Chinese financial markets have consistently seen foreign fund outflows over the past few months, with October becoming the ninth straight month when foreign investor holdings in China bonds have declined.
The extent of China outflows
The IIF says that Chinese bond markets saw total outflows of over $105 bn in the past nine months, whereas Chinese equities have lost nearly $7.6 bn in October alone, the highest figure since March 2022.
For September, foreign fund outflows from China bonds stood at $1.4 bn as per IIF data, whereas official data from the China Central Depository and Clearing estimated total foreign fund outflows of $83.4 bn in the seven months till August.
“While uncertainty remains over China’s macro environment and policymaking, there will be tactical opportunities in China’s onshore and offshore bond markets for active managers,” said Janet Lu, Head of Fixed Income, China at Eastspring Investments. “We expect China’s monetary policy to remain loose, although we believe that the odds of another policy rate cut this year have fallen.”
As per IFF estimates, the $8.8 bn China outflows are broken down into $7.6 bn being pulled out of equities and the rest of $1.2 bn being pulled out of bond markets.
“The shift to outflows in 2022 is notable and reflects lots of discussions in the asset management community,” writes Jonathan Fortun, an economist at IIF. “This shift reflects geopolitical concerns and anxiety that the government’s zero Covid policy could weigh on China in the medium term.”
The Stock Connect scheme, which allows foreign investors to trade in mainland securities, has seen foreigners selling over $734 m worth of mainland shares in the first ten days of November, as per Refinitiv data.
The IIF says that capital outflows from China have accelerated since Russia’s invasion of Ukraine. While this was initially considered a short-term phenomenon, it now looks like financial market stakeholders are looking at China in a new light.

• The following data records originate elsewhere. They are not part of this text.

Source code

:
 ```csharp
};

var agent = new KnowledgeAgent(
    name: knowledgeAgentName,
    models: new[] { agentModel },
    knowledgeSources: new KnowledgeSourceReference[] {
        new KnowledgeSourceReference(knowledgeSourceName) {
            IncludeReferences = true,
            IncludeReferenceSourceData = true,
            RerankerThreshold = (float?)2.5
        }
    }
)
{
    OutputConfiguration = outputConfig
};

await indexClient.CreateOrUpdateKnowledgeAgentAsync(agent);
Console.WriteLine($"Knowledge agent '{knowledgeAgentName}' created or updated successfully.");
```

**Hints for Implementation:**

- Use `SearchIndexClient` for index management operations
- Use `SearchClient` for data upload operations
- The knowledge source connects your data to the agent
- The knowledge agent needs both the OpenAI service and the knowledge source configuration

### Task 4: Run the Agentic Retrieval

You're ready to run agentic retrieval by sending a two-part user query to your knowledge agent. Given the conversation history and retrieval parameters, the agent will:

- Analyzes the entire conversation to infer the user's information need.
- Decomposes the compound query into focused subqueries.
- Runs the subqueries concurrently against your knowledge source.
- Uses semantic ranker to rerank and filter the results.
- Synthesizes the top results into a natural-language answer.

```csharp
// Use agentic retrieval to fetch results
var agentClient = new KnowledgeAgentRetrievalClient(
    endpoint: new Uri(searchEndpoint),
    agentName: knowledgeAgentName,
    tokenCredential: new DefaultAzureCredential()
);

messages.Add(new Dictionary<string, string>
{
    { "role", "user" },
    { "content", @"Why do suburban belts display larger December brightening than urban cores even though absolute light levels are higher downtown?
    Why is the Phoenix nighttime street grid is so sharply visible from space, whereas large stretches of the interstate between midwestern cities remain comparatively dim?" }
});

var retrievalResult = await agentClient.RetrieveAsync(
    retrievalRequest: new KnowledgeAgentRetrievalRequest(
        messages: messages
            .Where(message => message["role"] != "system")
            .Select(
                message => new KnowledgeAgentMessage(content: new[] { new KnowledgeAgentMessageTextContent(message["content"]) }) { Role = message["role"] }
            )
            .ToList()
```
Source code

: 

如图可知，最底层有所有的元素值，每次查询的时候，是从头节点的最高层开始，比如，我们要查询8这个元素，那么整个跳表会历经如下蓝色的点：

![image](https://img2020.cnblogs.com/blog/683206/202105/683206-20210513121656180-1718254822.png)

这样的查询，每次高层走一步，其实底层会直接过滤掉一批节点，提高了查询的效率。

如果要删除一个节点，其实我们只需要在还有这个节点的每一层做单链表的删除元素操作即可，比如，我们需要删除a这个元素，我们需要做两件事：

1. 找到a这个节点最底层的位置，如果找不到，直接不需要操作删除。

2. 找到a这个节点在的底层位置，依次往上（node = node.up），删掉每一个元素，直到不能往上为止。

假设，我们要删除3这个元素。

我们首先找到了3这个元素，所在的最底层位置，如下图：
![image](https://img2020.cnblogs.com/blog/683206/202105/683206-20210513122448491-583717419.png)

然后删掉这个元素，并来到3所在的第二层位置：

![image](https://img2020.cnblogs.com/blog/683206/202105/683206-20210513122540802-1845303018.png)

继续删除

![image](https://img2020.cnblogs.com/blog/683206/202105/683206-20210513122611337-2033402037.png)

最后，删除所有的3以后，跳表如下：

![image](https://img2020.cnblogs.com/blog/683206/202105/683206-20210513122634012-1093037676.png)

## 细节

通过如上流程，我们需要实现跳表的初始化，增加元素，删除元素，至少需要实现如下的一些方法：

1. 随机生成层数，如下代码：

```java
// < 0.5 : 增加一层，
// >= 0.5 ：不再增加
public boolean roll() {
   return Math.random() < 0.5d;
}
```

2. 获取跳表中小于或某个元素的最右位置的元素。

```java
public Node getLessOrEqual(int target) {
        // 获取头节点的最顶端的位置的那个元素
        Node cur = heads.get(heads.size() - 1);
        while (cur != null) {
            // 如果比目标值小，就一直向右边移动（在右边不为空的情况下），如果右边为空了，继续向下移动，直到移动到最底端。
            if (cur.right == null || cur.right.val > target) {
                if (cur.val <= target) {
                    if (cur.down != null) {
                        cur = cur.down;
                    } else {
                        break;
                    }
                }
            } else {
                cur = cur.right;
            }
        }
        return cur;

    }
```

October was the worst month for Chinese markets since February 2019, as the CSI 300 lost 7.78% during the previous month, slipping for the fourth consecutive month.
Considered the world’s factory, China saw its exports decline for the first time in October since May 2020. This comes even as the yuan has weakened over 10% against the dollar in the past year.
However, Chinese markets got some reprieve on November 11 after authorities eased some Covid-19 restrictions, lifting investor appetite. Chinese stocks in Hong Kong were up 6%, while the Nasdaq Golden Dragon Index jumped as much as 5.7% on November 11.
Earlier in November, Goldman Sachs said that a complete reopening of China will push equities 20% higher. Goldman economists were expecting China to start relaxing zero-Covid rules in the second quarter of 2023.
While the easing of Covid-19 curbs comes as a welcome move, macro-economic pressures are still persistent in China which is trying to find a growth footing after the unravelling of the real estate sector.